Counterparty Risk – The risk that the bank defaults and the investor’s funding is non-recoverable.

  • Mitigant: The risk is mitigated if the bank provides collateral which the investor may sell should the bank default. Investor capital is also often held in a segregated account and deals can be structured such that funding is moved to a third party should triggers be met (e.g. the bank’s credit rating falls below a pre-determined level). The investment manager may also purchase CDS on the bank should they have concerns. In some jurisdictions (e.g. Italy), CRT funding is pari-passu to customer deposits, adding further protection. Transacting with Global Systemically Important Banks with low default risk also provides comfort.  

Regulatory Risk – The risk that regulators cease to approve deals, and that historical deals cease to provide regulatory benefits.

  • Mitigant: This risk cannot be mitigated, and as such investors must be comfortable that regulators are going to continue to approve these transactions, and that should they choose to increase the risk weight floor applied to banks’ retained exposure, that these transactions will continue to make sense. These deals make sense from the perspective of regulators, who are involved throughout the process and approve all transactions.
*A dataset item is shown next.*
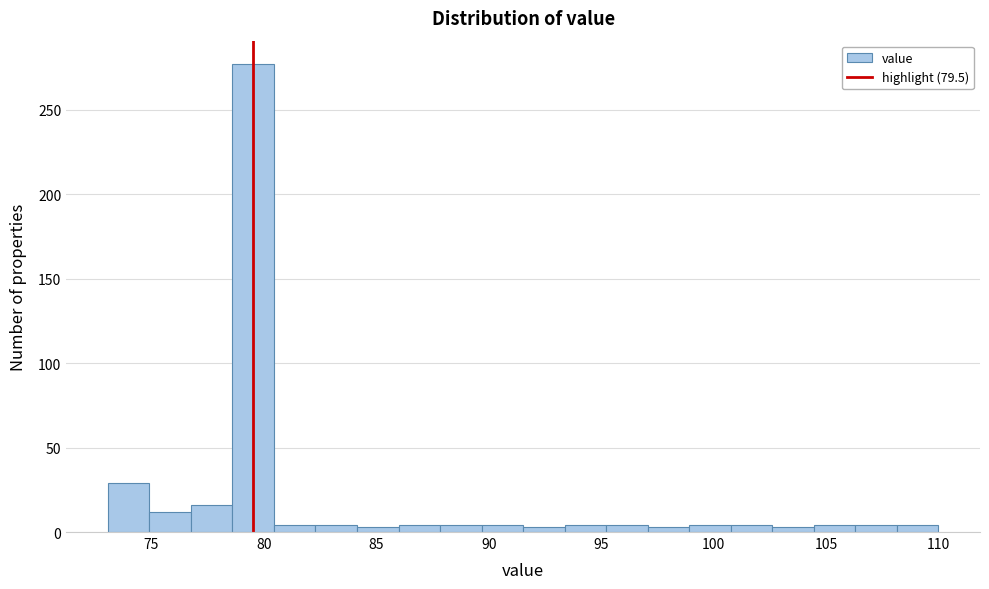

Read against the x-axis, roughly where is the centre of the tallest bar?

79.5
Legal Risk – The risk that investment managers lack the expertise necessary to properly negotiate and structure deals, or that deals successfully executed sufficiently protect investors from other deal related risks (e.g. protection from bank default).

  • Mitigant: These risks are mitigated by investing with managers who have longevity and experience investing in the space, and so who have learnt from past issues.

What to look for in a Regulatory Capital Relief manager

Absolute Return Partners is of the opinion that when investing in the space, managers with a long experience of structuring capital relief transactions should be favoured. Such managers typically have strong expertise in structuring, having executed a number of deals and having learnt from the pitfalls of the past. By virtue of their long tenure in the space, they have developed strong relationships with banks and with key bank personnel, allowing for smoother, quicker and more efficient structuring, as well as an increased probability of sourcing attractive deals, of putting raised capital to work and of completing on deals that have been negotiated.

Similarly, managers dedicated to capital relief transactions should be favoured as they will less likely be distracted by alternative opportunities (e.g. direct lending, portfolio acquisitions) that are packaged into broader bank deleveraging products, or in multi-strategy hedge funds. It is important that the manager is not being opportunistic and is a true specialist. In this regard, managers must be focussed on originating primary market transactions and not relying on a secondary market, which can often be inactive.

In terms of investment strategy, managers focussed on bilateral transactions, and with the assets to match this claim, should be favoured in that they are better able to control the terms of a structure and build in provisions that will protect investors, not having to accept banks terms and allowing an improved risk adjusted return. These managers must be well resourced, from both an AUM perspective and also from human capital perspective, to ensure that they have sufficient capital and expertise to close large, complex deals.

Return Expectations

Regulatory Capital Relief currently offers returns between LIBOR +8-10%, with income post-investment period (often the second year of a 5-7 year vehicle) as the ~8-10% coupons are distributed quarterly. Returns are entirely income and there is no capital gain component.

Conclusion

The strategy currently poses an attractive investment proposition. The opportunity set is strong-banks are under significant pressure to improve capital ratios and to continue to lend. This pressure allows experienced, well-resourced investors to structure transactions with economics in line with a bank’s cost of capital, and well in excess of the coupons generated by the reference portfolio. Risks remain, not least a spike in defaults of the underlying credits, or a bank credit event, and so manager selection is key to ensure that investors are protected against these via structuring expertise.